● About this task
Reproduce the records exactly, but not the pictures.

● Data section
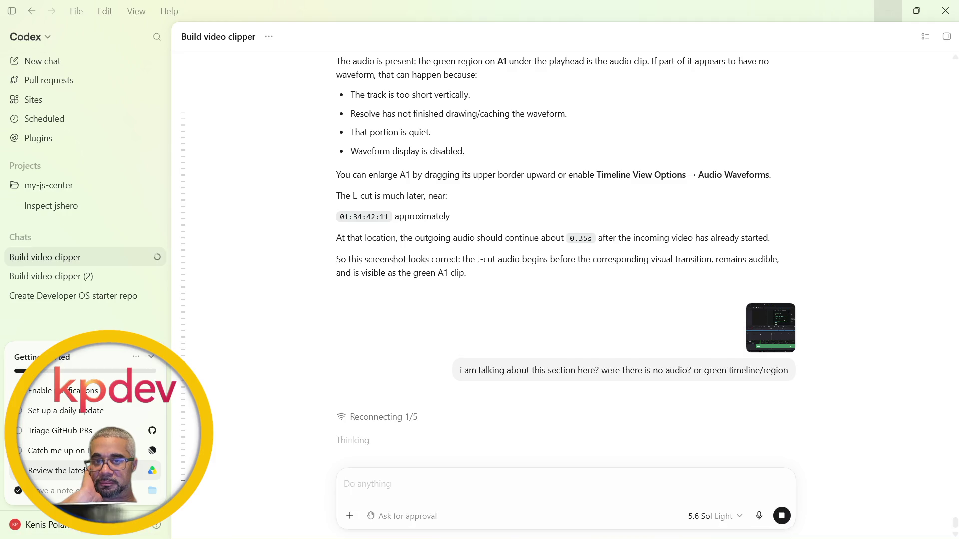
Check the remaining weekly usage in the account menu, then close it
left_click(67, 528)
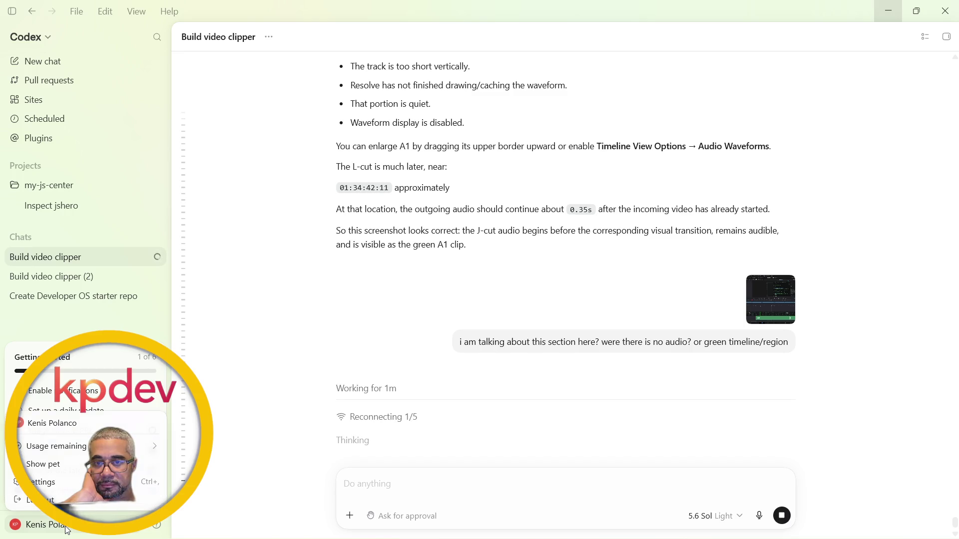
left_click(77, 446)
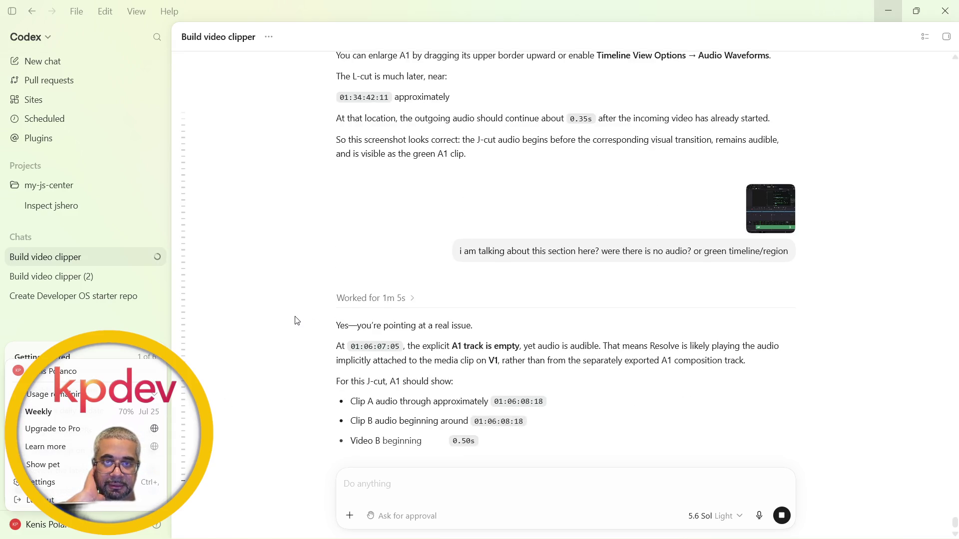
left_click(297, 321)
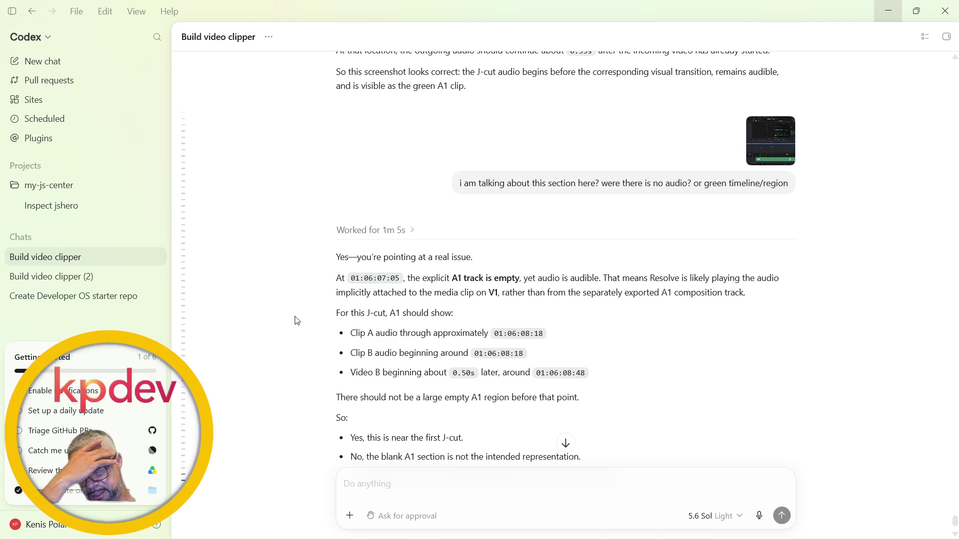
Read Codex's reply about the empty A1 track at 01:06:07:05, then go to Resolve
scroll(297, 320, "down", 2)
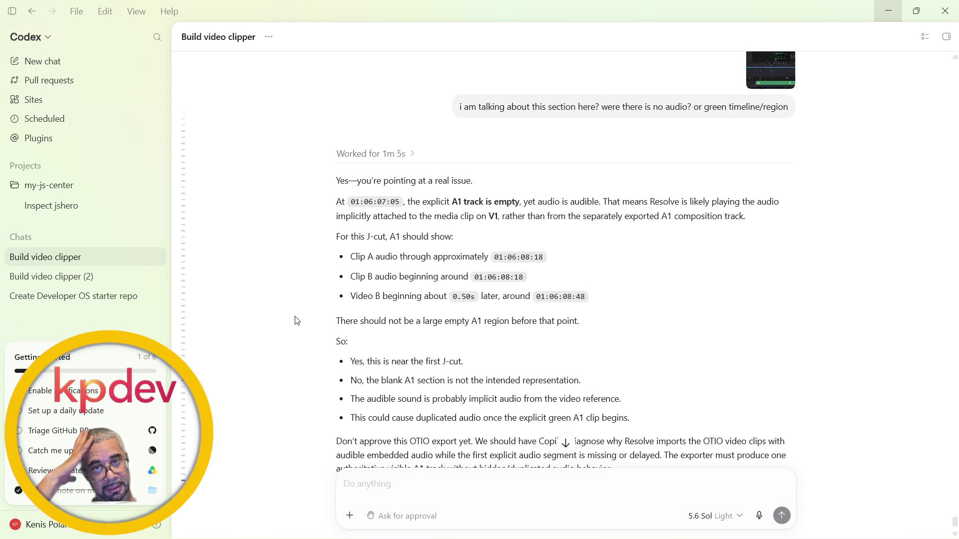
scroll(297, 321, "down", 1)
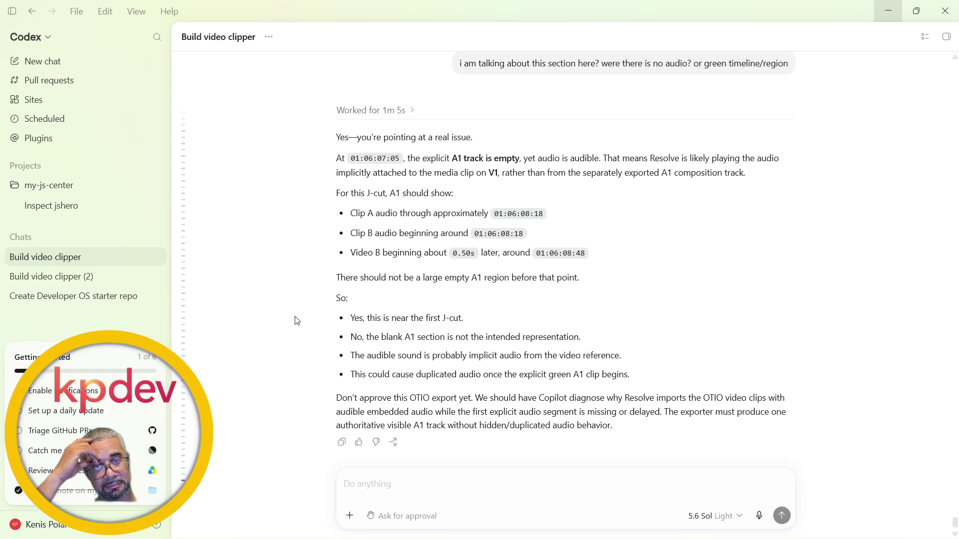
key("alt+Tab")
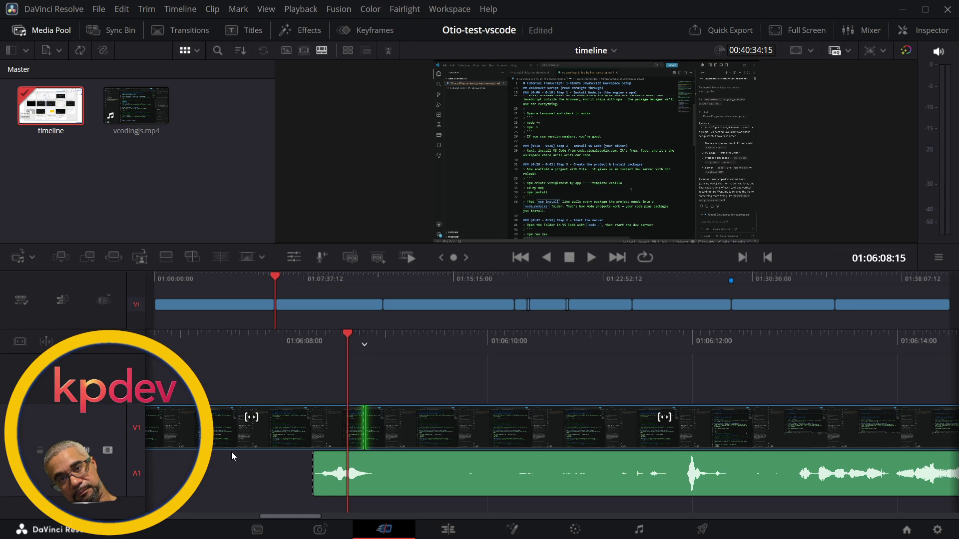
key("alt+Tab")
Draft a reply suggesting the problem is that the clip was not linked correctly
type("i")
type(" don")
key("BackSpace")
key("BackSpace")
key("BackSpace")
type("think ")
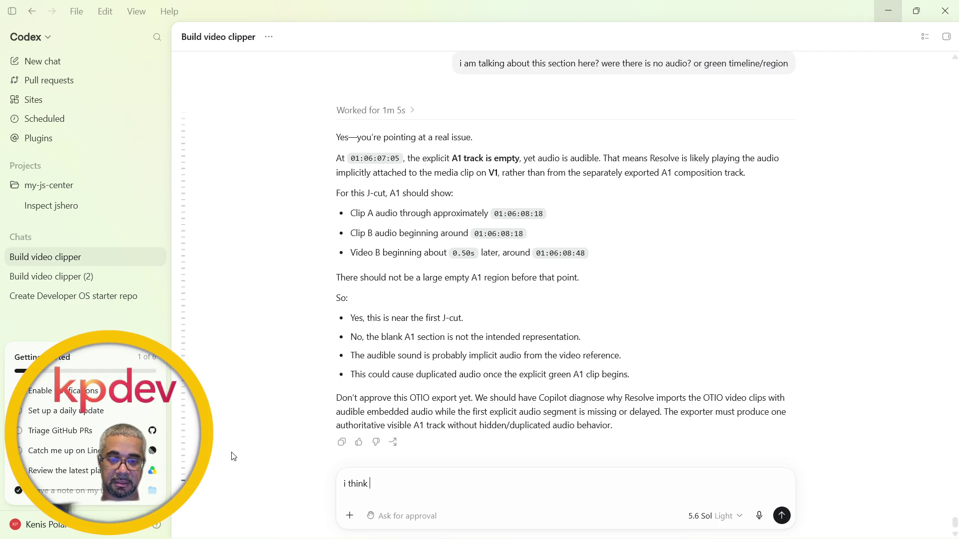
type("is becuase")
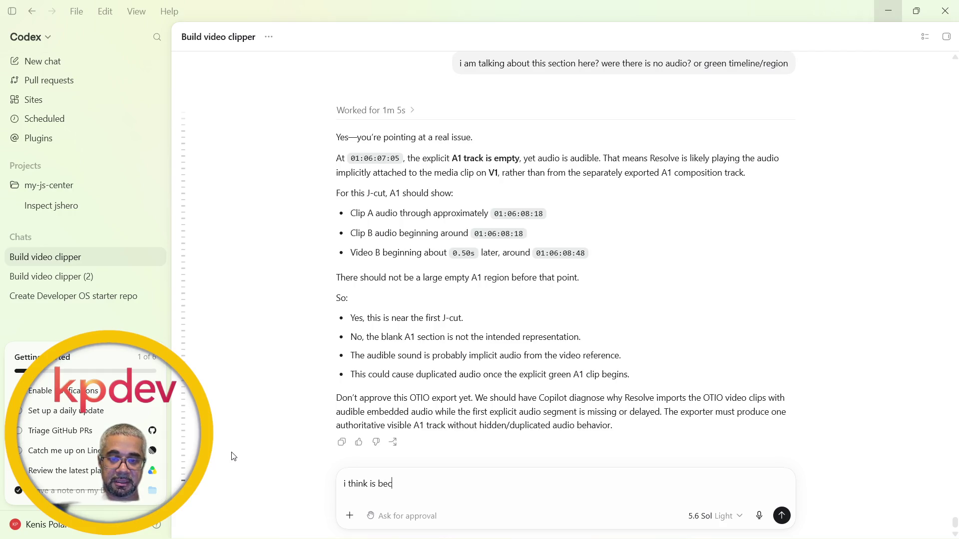
key("BackSpace")
key("BackSpace")
key("BackSpace")
type("ause i do")
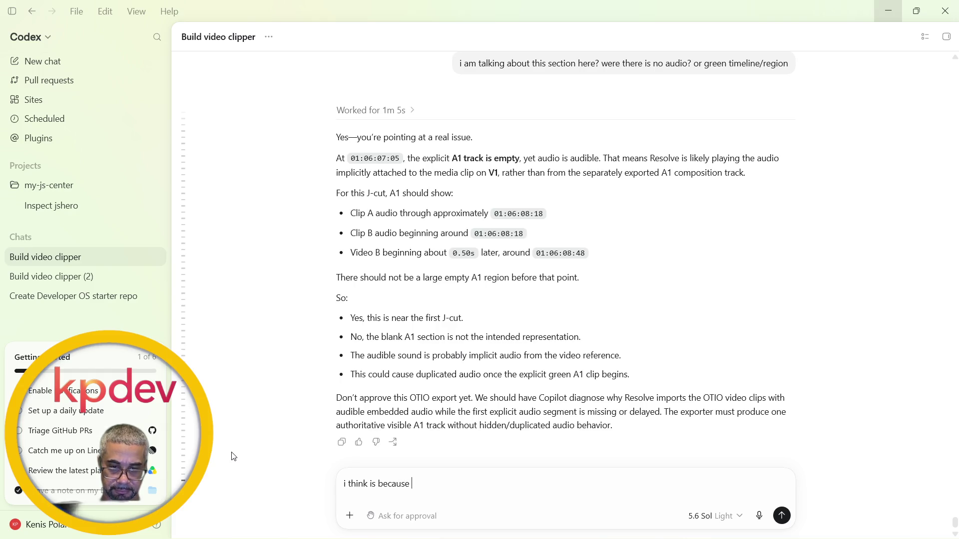
key("BackSpace")
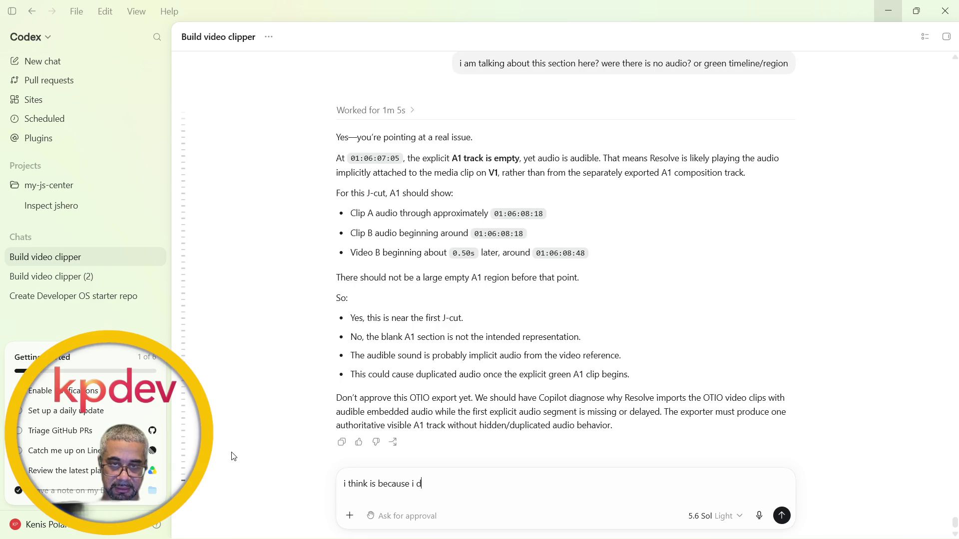
type("id not ")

● Output below
Check the remaining weekly usage in the account menu, then close it
left_click(67, 528)
left_click(77, 446)
left_click(297, 321)
Read Codex's reply about the empty A1 track at 01:06:07:05, then go to Resolve
scroll(297, 320, "down", 2)
scroll(297, 321, "down", 1)
key("alt+Tab")
key("alt+Tab")
Draft a reply suggesting the problem is that the clip was not linked correctly
type("i")
type(" don")
key("BackSpace")
key("BackSpace")
key("BackSpace")
type("think ")
type("is becuase")
key("BackSpace")
key("BackSpace")
key("BackSpace")
type("ause i do")
key("BackSpace")
type("id not ")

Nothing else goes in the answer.